Clusters page with Add Data Plane button

  1. Fill in the registration form:
FieldDescriptionExample
Data Plane NameA descriptive name for this infrastructure groupProduction EU-West
ProviderThe cloud or infrastructure providerScaleway, AWS EKS, GCP GKE, Azure AKS, On-Premise
Region(Optional) The geographic regioneu-west-1
Maximum ClustersThe maximum number of data clusters this plane can host100
  1. Click Create Data Plane.

  2. The platform generates an installation command containing a one-time registration token. You have two options:

    • Copy the command — Click the copy button to copy the full curl command to your clipboard.
    • Download the script — Download the installation script and run it manually with your token.
caution

The registration token is displayed only once. If you lose it, you can regenerate it from the data plane settings, but the old token becomes invalid.

Step 2: Run the Installation Command

On the target machine or Kubernetes cluster, paste and run the installation command:

curl -sL https://get.alien.club/dataplane/install.sh | bash -s -- --token "dpk_reg_..." --yes

The script automatically handles everything:

  • Validates prerequisites (kubectl, Helm, cluster connectivity)
  • Installs ArgoCD if not already present
  • Deploys the complete data plane infrastructure (PostgreSQL, MinIO, Qdrant, Meilisearch, Argo Workflows, Istio)
  • Deploys the DataCluster Operator
  • Registers the data plane with the platform using the provided token
  • Establishes the Skupper mTLS tunnel for secure communication

The installation follows a strict dependency ordering via ArgoCD sync waves — each component is deployed in the correct sequence automatically.

info

The entire installation is managed through ArgoCD using the App of Apps pattern. After the initial install, all updates and configuration changes are delivered through GitOps automatically.

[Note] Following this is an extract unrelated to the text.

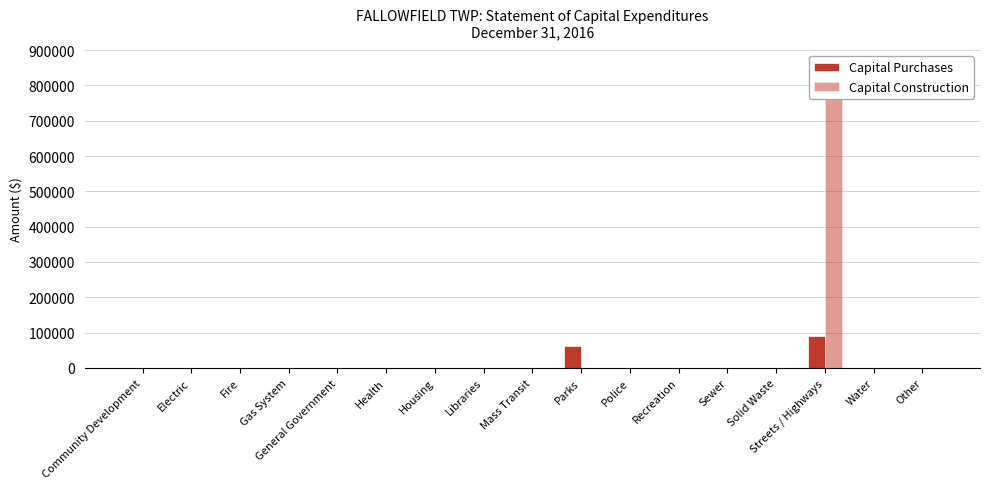

Reading left to right, list all the values displayed in this chart.

Capital Purchases: Community Development=0	Electric=0	Fire=0	Gas System=0	General Government=0	Health=0	Housing=0	Libraries=0	Mass Transit=0	Parks=62054	Police=0	Recreation=0	Sewer=0	Solid Waste=0	Streets / Highways=91618	Water=0	Other=0
Capital Construction: Community Development=0	Electric=0	Fire=0	Gas System=0	General Government=0	Health=0	Housing=0	Libraries=0	Mass Transit=0	Parks=0	Police=0	Recreation=0	Sewer=0	Solid Waste=0	Streets / Highways=761744	Water=0	Other=0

Step 3: Verify Connectivity

After the installation completes, the operator registers with the platform and begins sending heartbeats. You can verify the connection from the UI:

  1. Navigate to Clusters > Resources in the sidebar.
  2. Your new data plane should appear in the list with a status indicator.
  3. The status transitions through these states:
StatusMeaning
PendingData plane created, waiting for operator to connect
ActiveOperator is connected and sending heartbeats

Data plane list showing active data planes

From the command line, you can also verify:

# Check operator logs for successful registration
kubectl logs -n data-cluster-operator deployment/data-cluster-operator --tail=50

Look for log messages indicating successful registration and heartbeat.

Configuring Infrastructure

For advanced configuration of the shared infrastructure (database sizing, storage capacity, vector database resources), contact Alien support. Infrastructure sizing changes are applied through the operator and rolled out via ArgoCD without downtime.

What Happens Behind the Scenes

When you create a data plane and deploy the operator, the following occurs automatically:

  1. The platform generates a registration token and (optionally) a Skupper access grant for networking.
  2. The operator exchanges the registration token for a permanent service API key.
  3. The operator redeems the Skupper access grant to establish an mTLS tunnel.
  4. The operator creates a DataPlane custom resource on the Kubernetes cluster.
  5. Heartbeats begin flowing every 60 seconds, reporting health and metrics.
  6. The data plane transitions to Active status.

The operator then waits for data cluster creation requests, which it handles through its automated provisioning sequence.